_Data extracts_
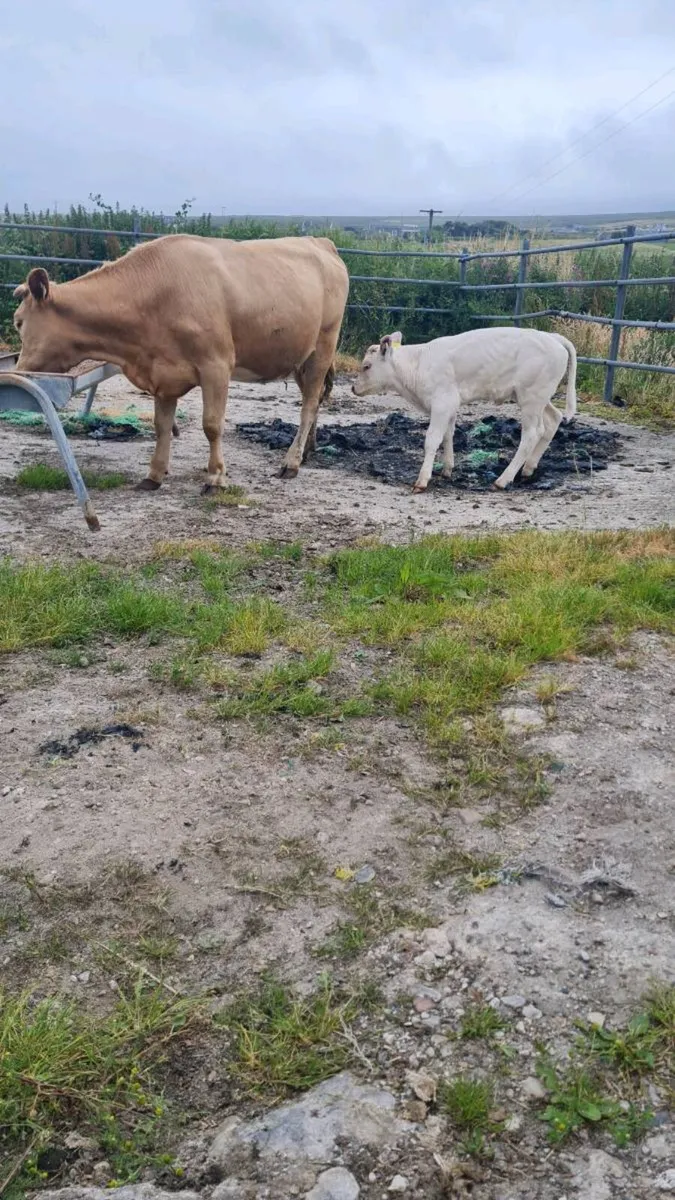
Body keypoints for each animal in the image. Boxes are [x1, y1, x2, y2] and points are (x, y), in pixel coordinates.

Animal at [13, 234, 349, 491]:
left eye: (18, 322)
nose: (17, 372)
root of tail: (319, 242)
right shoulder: (162, 372)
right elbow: (161, 426)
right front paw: (154, 475)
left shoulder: (216, 365)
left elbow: (212, 425)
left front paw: (216, 477)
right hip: (299, 357)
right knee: (314, 401)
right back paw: (306, 451)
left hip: (323, 346)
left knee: (308, 406)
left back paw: (291, 463)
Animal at [352, 326, 578, 492]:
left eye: (366, 366)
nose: (354, 388)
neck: (418, 364)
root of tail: (552, 337)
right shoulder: (450, 404)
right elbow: (448, 435)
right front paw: (447, 469)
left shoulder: (442, 403)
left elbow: (432, 439)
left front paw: (423, 480)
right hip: (538, 398)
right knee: (553, 420)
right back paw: (528, 469)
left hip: (531, 398)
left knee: (532, 433)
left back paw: (503, 479)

_About this task_
Exactly reproduce the run of lines from the start of the listing through the line with "right hip: (299, 357)", inclusive; pictures are not copied.

_Completed exercise_
Body keypoints for each animal in the image. Boxes are [x1, y1, x2, y2] and points are (x, y), in pixel coordinates.

Animal at [13, 234, 349, 491]:
left eye: (18, 322)
nose: (17, 372)
root of tail: (319, 242)
right shoulder: (162, 372)
right elbow: (161, 426)
right front paw: (154, 475)
left shoulder: (216, 365)
left elbow: (212, 425)
left front paw: (216, 477)
right hip: (299, 357)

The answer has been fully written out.